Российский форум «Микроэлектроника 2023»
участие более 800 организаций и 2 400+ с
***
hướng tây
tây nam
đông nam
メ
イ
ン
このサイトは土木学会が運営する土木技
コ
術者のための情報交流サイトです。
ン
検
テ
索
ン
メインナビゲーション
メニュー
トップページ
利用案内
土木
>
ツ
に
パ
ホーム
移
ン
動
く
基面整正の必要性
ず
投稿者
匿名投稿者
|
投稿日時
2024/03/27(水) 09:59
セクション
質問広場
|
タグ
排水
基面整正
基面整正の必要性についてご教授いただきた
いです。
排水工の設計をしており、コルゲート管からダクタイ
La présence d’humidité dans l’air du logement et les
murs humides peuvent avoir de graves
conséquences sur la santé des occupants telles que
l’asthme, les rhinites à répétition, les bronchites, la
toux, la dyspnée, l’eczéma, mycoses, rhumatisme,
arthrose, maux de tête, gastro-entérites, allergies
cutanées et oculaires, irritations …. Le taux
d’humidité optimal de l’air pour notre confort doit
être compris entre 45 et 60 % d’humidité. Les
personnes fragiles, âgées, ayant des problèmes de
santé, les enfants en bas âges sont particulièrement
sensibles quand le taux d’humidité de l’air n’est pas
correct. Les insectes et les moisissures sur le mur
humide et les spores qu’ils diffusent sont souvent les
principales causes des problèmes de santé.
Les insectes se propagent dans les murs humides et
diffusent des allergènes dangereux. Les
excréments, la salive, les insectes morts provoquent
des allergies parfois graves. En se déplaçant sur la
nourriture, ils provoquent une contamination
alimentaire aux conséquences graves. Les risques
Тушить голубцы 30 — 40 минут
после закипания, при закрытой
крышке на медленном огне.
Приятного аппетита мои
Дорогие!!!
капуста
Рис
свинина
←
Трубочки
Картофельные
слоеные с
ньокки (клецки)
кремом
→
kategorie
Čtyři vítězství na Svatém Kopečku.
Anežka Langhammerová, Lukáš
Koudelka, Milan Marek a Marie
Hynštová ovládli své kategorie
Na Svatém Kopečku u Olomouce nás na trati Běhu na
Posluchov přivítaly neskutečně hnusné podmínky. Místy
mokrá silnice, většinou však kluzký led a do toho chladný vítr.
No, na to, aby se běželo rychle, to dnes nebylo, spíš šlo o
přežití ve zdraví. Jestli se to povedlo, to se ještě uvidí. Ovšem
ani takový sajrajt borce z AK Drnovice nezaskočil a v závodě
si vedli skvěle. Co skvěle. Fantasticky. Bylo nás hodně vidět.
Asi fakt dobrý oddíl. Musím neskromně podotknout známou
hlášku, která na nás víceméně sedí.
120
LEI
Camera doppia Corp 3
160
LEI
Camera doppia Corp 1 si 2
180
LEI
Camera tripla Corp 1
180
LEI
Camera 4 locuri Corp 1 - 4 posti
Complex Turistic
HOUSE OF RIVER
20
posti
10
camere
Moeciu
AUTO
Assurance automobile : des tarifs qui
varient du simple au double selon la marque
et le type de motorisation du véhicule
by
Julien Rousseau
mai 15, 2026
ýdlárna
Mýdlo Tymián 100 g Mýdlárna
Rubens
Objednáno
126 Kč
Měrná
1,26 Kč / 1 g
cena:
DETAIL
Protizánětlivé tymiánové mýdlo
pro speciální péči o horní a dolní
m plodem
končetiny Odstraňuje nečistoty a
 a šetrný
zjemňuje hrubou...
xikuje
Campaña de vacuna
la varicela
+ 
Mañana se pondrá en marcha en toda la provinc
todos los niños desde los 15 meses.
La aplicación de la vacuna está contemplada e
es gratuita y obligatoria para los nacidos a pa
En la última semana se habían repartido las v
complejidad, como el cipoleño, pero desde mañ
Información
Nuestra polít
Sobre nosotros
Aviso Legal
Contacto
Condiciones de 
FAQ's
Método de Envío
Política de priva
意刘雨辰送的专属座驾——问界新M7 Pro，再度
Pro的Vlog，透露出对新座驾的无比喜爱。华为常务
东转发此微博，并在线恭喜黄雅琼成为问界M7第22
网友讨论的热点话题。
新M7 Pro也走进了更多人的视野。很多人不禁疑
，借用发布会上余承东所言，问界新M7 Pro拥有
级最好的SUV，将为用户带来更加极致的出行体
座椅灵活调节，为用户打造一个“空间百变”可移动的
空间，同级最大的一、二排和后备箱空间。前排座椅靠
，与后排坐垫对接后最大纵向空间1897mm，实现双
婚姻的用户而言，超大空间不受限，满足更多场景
---
• [REQUIRED ACTION]: Figure out how many lines above hold "provoquent", then give that number alone.

• [RESPONSE TO THIS TASK]: 2